I wanted to understand Master Dogen's teaching with the help of FM Alexander, and that is what I did. For 700 years nobody understood Master Dogen's instruction to sit in lotus with body, with mind, and as body and mind dropping off. But, with the help of two dead men, Master Dogen and FM Alexander, and the living pratice of sitting-zen, in the end, I could not fail to understand it. I arrived at that understanding eventually. But it cost me a lot of grief, which I haven't managed to process yet. The truth may be that I have been suppressing my grief, for a long time.

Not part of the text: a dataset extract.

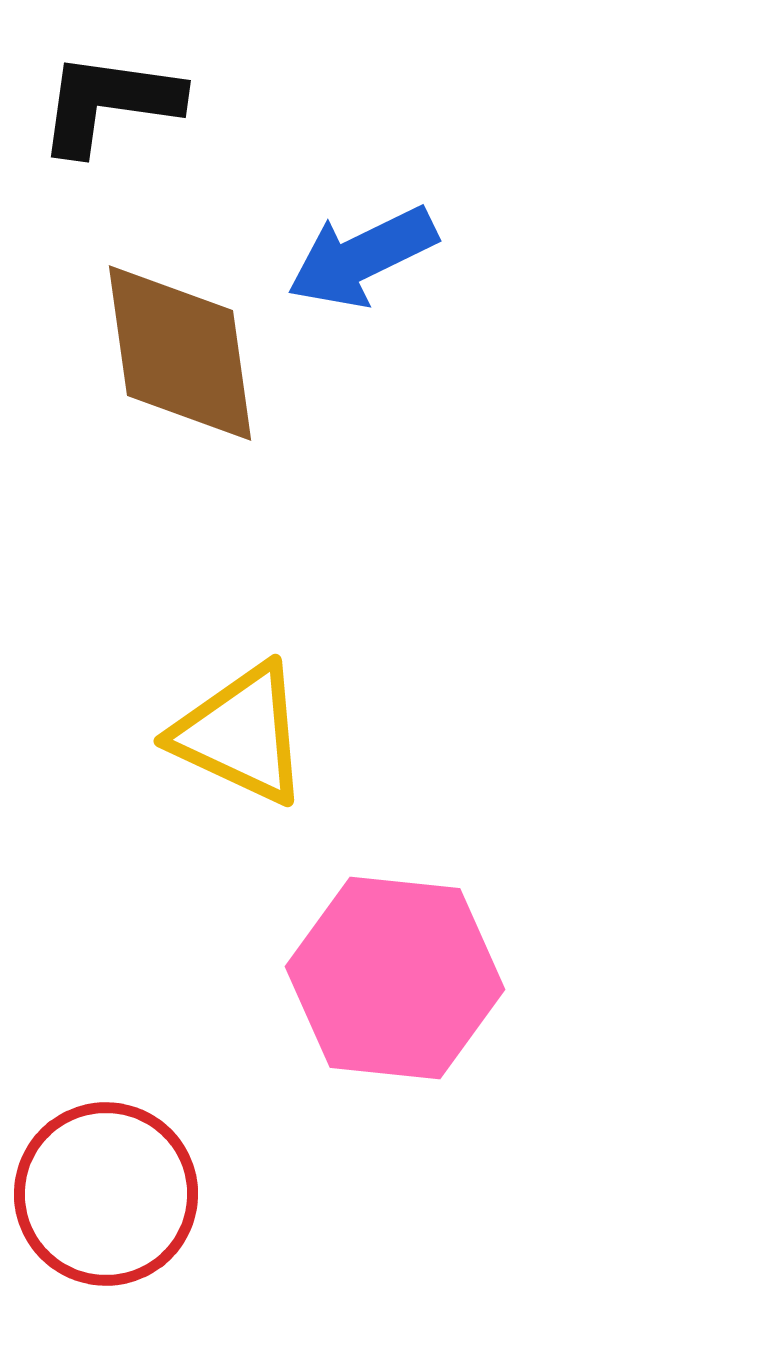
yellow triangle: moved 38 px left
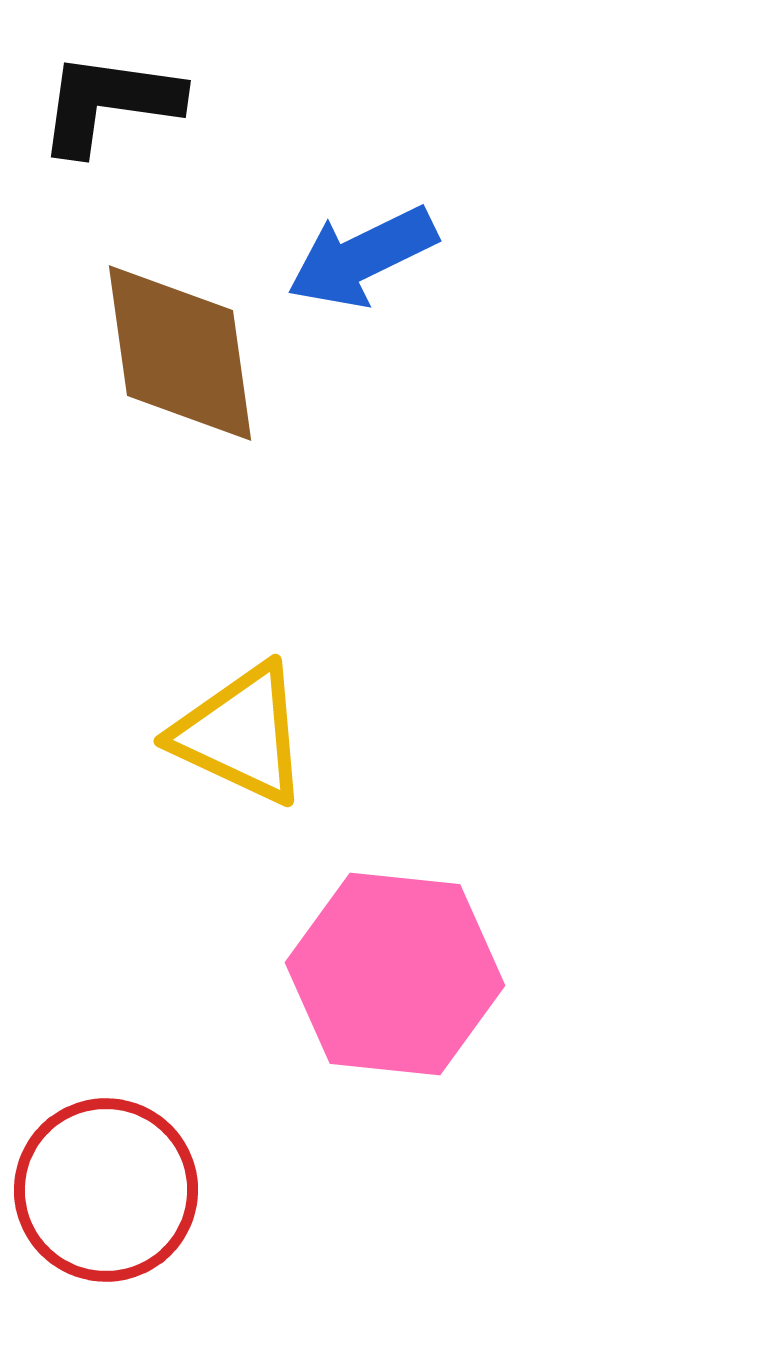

The translation of JI-JUYO-ZANMAI that appears in the opening paragraph of the Nishijima-Cross Shobogenzo translation, "the samadhi of receving and using the self," was a mistake. Furthermore, the title of this post, "Samadhi of Accepting and Using the Self," might also be a mistake.
I have received myself, but I do not always accept all of myself. I use myself ceaselessly, but often unthinkingly, badly, unharmoniously -- creating unwholesome karma within and without. Those two kinds of mistake are probably the most fundamental mistakes that I make every day.
Now I am going to France for three or four weeks, mainly in order to make those two kinds of mistake. If the stillness catches me, if the sound of the forest stream washes away all cares and body and mind drop off, so be it. But I don't expect that. What I do definitely expect, from repeated experience, is that after three or four days of karmic detox, I will awake wearily in the early hours, plagued by regrets for past mistakes large and small, and will sit alone in a cold pre-dawn, sitting in lotus with the body, like a being in hell, or a hungry ghost, or a dumb animal -- waiting for the first bird to tweet. I am looking forward to it.
Not only will I enjoy it; by sitting wholeheartedly in lotus, I will also be able to defeat miscellaneous pests. Even as a being in hell or a dumb animal, by sitting in the full lotus posture I will defeat the likes of Yoko and Michael Luetchford, James Cohen, and miscellaneous other celestial demons, at a stroke. Irrespective of me, the virtue of sitting in the full lotus posture is like that.